任务
根据下面的给定文章回答:
1. collect_list 和 collect_set 有什么区别?
2. 在结果表里,uid 为 2 的 order_list 是什么?
3. 用第一种实现时,column 的数据类型要求是什么?

给定文章
■ ■ ■ ■ ■ ■ ■

Hive学习(10)行转列与列转行

本文详细介绍了如何在Hive中使用explode、lateralview和group_concat函数实现行转列和列转行的操作,包括concat_ws与collect_set的区别,以及group_concat的用法。通过实例展示了如何将user_order表的order_id拆分为order_list,以及explode_laterview_org表的列展开。
摘要由CSDN通过智能技术生成

行转列

建表语句与数据录入

use data_warehouse_test;
 
CREATE TABLE IF NOT EXISTS user_order (
	uid BIGINT
	,order_id BIGINT
);
 
CREATE TABLE IF NOT EXISTS user_orders (
	uid BIGINT
	,order_ids STRING
);
 
INSERT OVERWRITE TABLE user_order VALUES 
(1, 112)
,(1, 123)
,(2, 234)
,(2, 21)
,(3, 821)
;

两种实现行转列:

  1. 第一种实现:
    concat_ws(',',COLLECT_LIST(column)) concat_ws(',',COLLECT_SET(column)) 都可实现。
    区别:collect_list 不去重,collect_set 去重
    注意: column的数据类型要求是string
    结论:CONCAT_WS(SEPARATOR ,collect_set(column)) =======> GROUP_CONCAT(distinct column)函数
--1.
INSERT OVERWRITE TABLE user_orders
SELECT 
	uid
	,CONCAT_WS(',', COLLECT_SET(order_str)) AS order_list
FROM
(
	SELECT uid , CAST(order_id AS STRING) AS order_str
	FROM user_order
) tmp
GROUP BY uid
;

结果:

+------------------+------------------------+
| user_orders.uid  | user_orders.order_list  |
+------------------+------------------------+
| 1                | 112,123                |
| 2                | 234,21                 |
| 3                | 821                    |
+------------------+------------------------+
  1. 第二种实现:
    group_concat函数
    完整的语法如下:
    group_concat([DISTINCT] 要连接的字段 [Order BY ASC/DESC 排序字段] [Separator '分隔符'])
--2.

■ ■ ■ ■ ■ ■ ■

提供的条目

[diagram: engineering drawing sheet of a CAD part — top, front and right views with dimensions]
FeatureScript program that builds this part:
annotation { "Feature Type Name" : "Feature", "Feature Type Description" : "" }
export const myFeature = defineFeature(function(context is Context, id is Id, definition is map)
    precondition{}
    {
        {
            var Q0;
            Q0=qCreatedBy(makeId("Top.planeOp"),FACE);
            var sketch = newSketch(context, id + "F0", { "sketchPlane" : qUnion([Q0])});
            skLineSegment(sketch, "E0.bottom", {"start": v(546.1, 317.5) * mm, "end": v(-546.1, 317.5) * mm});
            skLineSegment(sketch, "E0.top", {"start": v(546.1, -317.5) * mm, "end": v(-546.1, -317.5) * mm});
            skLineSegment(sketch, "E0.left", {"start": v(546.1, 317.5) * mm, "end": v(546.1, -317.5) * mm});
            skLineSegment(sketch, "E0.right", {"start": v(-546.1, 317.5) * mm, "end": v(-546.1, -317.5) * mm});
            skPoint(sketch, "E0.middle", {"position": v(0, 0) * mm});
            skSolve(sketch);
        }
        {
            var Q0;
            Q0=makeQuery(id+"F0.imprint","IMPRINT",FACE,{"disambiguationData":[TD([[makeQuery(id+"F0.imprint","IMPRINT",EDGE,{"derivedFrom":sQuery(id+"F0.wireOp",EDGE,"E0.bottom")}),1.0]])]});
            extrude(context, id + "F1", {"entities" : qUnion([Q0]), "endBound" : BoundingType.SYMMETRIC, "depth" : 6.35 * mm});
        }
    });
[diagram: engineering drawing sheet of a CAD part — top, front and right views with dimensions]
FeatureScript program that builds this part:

■ ■ ■ ■ ■ ■ ■

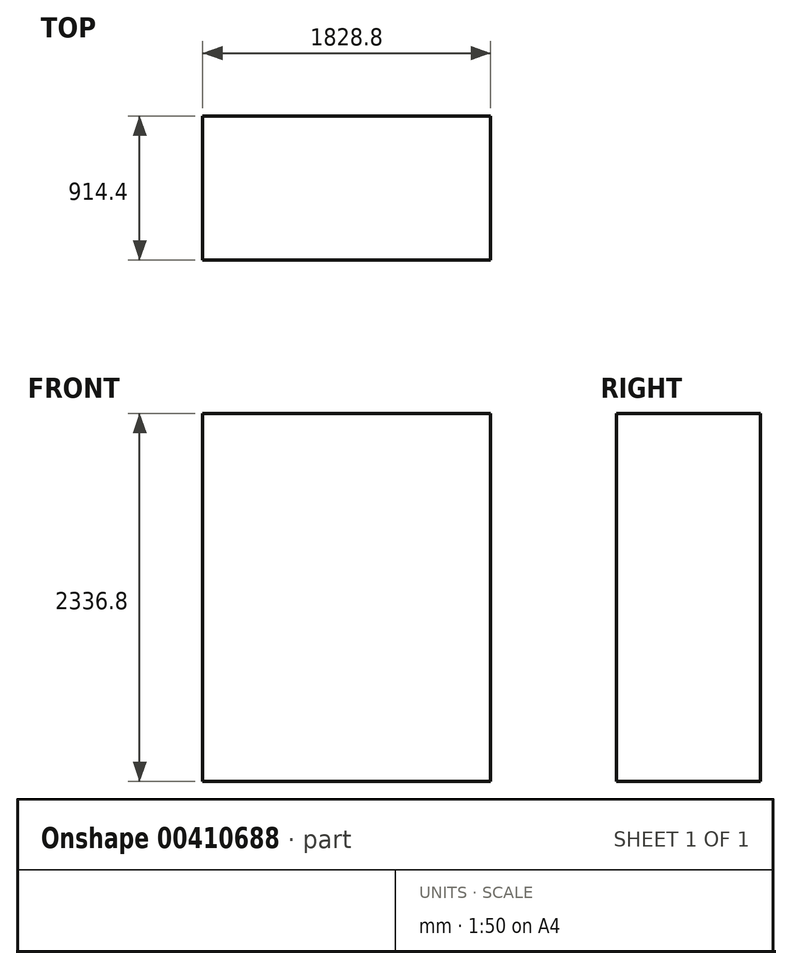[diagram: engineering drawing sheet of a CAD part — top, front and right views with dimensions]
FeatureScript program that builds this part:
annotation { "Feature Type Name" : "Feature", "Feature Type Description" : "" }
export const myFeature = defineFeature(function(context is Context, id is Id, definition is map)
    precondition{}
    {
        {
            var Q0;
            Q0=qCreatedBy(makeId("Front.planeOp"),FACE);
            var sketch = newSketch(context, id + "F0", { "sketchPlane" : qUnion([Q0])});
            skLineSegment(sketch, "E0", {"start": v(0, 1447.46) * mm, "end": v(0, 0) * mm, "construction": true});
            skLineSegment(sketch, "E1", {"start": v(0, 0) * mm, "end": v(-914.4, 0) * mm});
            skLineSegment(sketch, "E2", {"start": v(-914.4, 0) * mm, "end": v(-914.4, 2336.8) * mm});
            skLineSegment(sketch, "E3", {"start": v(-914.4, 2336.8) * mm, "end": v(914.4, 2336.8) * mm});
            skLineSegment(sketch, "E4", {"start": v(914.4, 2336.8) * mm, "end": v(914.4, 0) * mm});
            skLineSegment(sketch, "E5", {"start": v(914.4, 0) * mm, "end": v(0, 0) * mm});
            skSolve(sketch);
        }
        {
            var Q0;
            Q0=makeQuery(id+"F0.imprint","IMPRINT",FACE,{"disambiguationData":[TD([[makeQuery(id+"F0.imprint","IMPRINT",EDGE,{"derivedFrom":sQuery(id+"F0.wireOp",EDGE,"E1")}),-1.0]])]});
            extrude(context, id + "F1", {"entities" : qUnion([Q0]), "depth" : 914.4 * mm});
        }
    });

■ ■ ■ ■ ■ ■ ■

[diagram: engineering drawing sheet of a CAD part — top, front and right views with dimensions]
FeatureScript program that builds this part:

■ ■ ■ ■ ■ ■ ■

本题答案
1. collect_list 不去重,collect_set 去重。
2. 234,21
3. string